- PROMPT -
Copy all records verbatim.

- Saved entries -
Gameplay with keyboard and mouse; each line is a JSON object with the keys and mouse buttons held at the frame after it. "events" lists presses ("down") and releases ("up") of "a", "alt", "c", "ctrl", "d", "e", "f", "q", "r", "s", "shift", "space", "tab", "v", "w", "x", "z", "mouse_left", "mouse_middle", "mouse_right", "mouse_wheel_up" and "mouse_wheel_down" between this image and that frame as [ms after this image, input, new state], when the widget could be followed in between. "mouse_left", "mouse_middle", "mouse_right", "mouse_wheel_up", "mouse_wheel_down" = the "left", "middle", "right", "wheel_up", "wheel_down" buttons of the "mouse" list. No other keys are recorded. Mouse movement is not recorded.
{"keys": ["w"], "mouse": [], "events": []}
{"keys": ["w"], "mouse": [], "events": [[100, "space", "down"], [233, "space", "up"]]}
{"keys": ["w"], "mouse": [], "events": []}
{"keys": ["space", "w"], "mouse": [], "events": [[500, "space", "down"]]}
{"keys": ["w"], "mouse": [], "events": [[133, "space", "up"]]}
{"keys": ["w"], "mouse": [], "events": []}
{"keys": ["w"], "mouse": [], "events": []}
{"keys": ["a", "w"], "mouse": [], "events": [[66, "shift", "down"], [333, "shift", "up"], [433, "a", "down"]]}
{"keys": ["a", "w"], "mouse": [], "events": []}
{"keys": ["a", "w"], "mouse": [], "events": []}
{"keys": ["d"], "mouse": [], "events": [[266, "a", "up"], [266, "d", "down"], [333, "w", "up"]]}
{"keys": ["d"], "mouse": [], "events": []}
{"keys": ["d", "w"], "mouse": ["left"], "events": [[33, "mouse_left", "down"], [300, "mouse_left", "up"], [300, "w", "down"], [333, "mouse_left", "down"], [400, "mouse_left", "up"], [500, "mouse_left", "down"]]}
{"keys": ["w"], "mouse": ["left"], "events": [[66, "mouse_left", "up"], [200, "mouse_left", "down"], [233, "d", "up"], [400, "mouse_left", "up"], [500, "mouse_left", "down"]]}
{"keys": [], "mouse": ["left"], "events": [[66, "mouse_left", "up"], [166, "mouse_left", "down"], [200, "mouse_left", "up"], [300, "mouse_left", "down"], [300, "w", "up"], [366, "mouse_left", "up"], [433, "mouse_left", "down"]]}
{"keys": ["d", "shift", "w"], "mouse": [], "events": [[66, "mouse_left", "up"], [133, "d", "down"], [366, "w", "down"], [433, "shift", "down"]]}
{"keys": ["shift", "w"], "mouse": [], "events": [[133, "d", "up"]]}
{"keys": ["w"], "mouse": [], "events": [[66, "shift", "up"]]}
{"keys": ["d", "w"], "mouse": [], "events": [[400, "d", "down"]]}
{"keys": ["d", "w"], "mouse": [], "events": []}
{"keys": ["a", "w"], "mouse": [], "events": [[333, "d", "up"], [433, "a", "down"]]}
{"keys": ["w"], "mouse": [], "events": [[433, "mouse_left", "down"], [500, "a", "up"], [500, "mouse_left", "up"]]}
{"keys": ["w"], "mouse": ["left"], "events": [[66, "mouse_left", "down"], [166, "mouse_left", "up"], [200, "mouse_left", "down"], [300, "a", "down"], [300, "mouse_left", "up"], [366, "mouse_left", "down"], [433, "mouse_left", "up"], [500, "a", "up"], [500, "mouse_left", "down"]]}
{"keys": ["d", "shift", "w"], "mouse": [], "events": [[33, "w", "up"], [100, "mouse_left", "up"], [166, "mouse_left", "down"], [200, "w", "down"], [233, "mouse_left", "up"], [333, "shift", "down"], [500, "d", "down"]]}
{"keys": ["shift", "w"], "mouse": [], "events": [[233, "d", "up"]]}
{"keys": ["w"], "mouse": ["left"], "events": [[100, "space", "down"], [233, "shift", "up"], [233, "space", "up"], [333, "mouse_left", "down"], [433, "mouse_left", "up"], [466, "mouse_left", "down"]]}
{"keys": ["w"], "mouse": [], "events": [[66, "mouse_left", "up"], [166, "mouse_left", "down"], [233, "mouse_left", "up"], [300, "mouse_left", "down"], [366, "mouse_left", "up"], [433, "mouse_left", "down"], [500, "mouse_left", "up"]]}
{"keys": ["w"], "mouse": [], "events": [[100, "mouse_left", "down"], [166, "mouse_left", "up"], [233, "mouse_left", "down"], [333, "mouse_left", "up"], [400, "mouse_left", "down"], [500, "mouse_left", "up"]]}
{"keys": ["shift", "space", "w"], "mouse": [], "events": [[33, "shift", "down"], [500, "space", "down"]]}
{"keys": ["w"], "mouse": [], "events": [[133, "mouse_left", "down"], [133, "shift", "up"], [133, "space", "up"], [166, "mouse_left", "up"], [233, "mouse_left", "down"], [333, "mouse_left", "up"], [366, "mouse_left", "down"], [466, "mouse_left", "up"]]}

- EXERCISE ANSWER -
Gameplay with keyboard and mouse; each line is a JSON object with the keys and mouse buttons held at the frame after it. "events" lists presses ("down") and releases ("up") of "a", "alt", "c", "ctrl", "d", "e", "f", "q", "r", "s", "shift", "space", "tab", "v", "w", "x", "z", "mouse_left", "mouse_middle", "mouse_right", "mouse_wheel_up" and "mouse_wheel_down" between this image and that frame as [ms after this image, input, new state], when the widget could be followed in between. "mouse_left", "mouse_middle", "mouse_right", "mouse_wheel_up", "mouse_wheel_down" = the "left", "middle", "right", "wheel_up", "wheel_down" buttons of the "mouse" list. No other keys are recorded. Mouse movement is not recorded.
{"keys": ["w"], "mouse": [], "events": []}
{"keys": ["w"], "mouse": [], "events": [[100, "space", "down"], [233, "space", "up"]]}
{"keys": ["w"], "mouse": [], "events": []}
{"keys": ["space", "w"], "mouse": [], "events": [[500, "space", "down"]]}
{"keys": ["w"], "mouse": [], "events": [[133, "space", "up"]]}
{"keys": ["w"], "mouse": [], "events": []}
{"keys": ["w"], "mouse": [], "events": []}
{"keys": ["a", "w"], "mouse": [], "events": [[66, "shift", "down"], [333, "shift", "up"], [433, "a", "down"]]}
{"keys": ["a", "w"], "mouse": [], "events": []}
{"keys": ["a", "w"], "mouse": [], "events": []}
{"keys": ["d"], "mouse": [], "events": [[266, "a", "up"], [266, "d", "down"], [333, "w", "up"]]}
{"keys": ["d"], "mouse": [], "events": []}
{"keys": ["d", "w"], "mouse": ["left"], "events": [[33, "mouse_left", "down"], [300, "mouse_left", "up"], [300, "w", "down"], [333, "mouse_left", "down"], [400, "mouse_left", "up"], [500, "mouse_left", "down"]]}
{"keys": ["w"], "mouse": ["left"], "events": [[66, "mouse_left", "up"], [200, "mouse_left", "down"], [233, "d", "up"], [400, "mouse_left", "up"], [500, "mouse_left", "down"]]}
{"keys": [], "mouse": ["left"], "events": [[66, "mouse_left", "up"], [166, "mouse_left", "down"], [200, "mouse_left", "up"], [300, "mouse_left", "down"], [300, "w", "up"], [366, "mouse_left", "up"], [433, "mouse_left", "down"]]}
{"keys": ["d", "shift", "w"], "mouse": [], "events": [[66, "mouse_left", "up"], [133, "d", "down"], [366, "w", "down"], [433, "shift", "down"]]}
{"keys": ["shift", "w"], "mouse": [], "events": [[133, "d", "up"]]}
{"keys": ["w"], "mouse": [], "events": [[66, "shift", "up"]]}
{"keys": ["d", "w"], "mouse": [], "events": [[400, "d", "down"]]}
{"keys": ["d", "w"], "mouse": [], "events": []}
{"keys": ["a", "w"], "mouse": [], "events": [[333, "d", "up"], [433, "a", "down"]]}
{"keys": ["w"], "mouse": [], "events": [[433, "mouse_left", "down"], [500, "a", "up"], [500, "mouse_left", "up"]]}
{"keys": ["w"], "mouse": ["left"], "events": [[66, "mouse_left", "down"], [166, "mouse_left", "up"], [200, "mouse_left", "down"], [300, "a", "down"], [300, "mouse_left", "up"], [366, "mouse_left", "down"], [433, "mouse_left", "up"], [500, "a", "up"], [500, "mouse_left", "down"]]}
{"keys": ["d", "shift", "w"], "mouse": [], "events": [[33, "w", "up"], [100, "mouse_left", "up"], [166, "mouse_left", "down"], [200, "w", "down"], [233, "mouse_left", "up"], [333, "shift", "down"], [500, "d", "down"]]}
{"keys": ["shift", "w"], "mouse": [], "events": [[233, "d", "up"]]}
{"keys": ["w"], "mouse": ["left"], "events": [[100, "space", "down"], [233, "shift", "up"], [233, "space", "up"], [333, "mouse_left", "down"], [433, "mouse_left", "up"], [466, "mouse_left", "down"]]}
{"keys": ["w"], "mouse": [], "events": [[66, "mouse_left", "up"], [166, "mouse_left", "down"], [233, "mouse_left", "up"], [300, "mouse_left", "down"], [366, "mouse_left", "up"], [433, "mouse_left", "down"], [500, "mouse_left", "up"]]}
{"keys": ["w"], "mouse": [], "events": [[100, "mouse_left", "down"], [166, "mouse_left", "up"], [233, "mouse_left", "down"], [333, "mouse_left", "up"], [400, "mouse_left", "down"], [500, "mouse_left", "up"]]}
{"keys": ["shift", "space", "w"], "mouse": [], "events": [[33, "shift", "down"], [500, "space", "down"]]}
{"keys": ["w"], "mouse": [], "events": [[133, "mouse_left", "down"], [133, "shift", "up"], [133, "space", "up"], [166, "mouse_left", "up"], [233, "mouse_left", "down"], [333, "mouse_left", "up"], [366, "mouse_left", "down"], [466, "mouse_left", "up"]]}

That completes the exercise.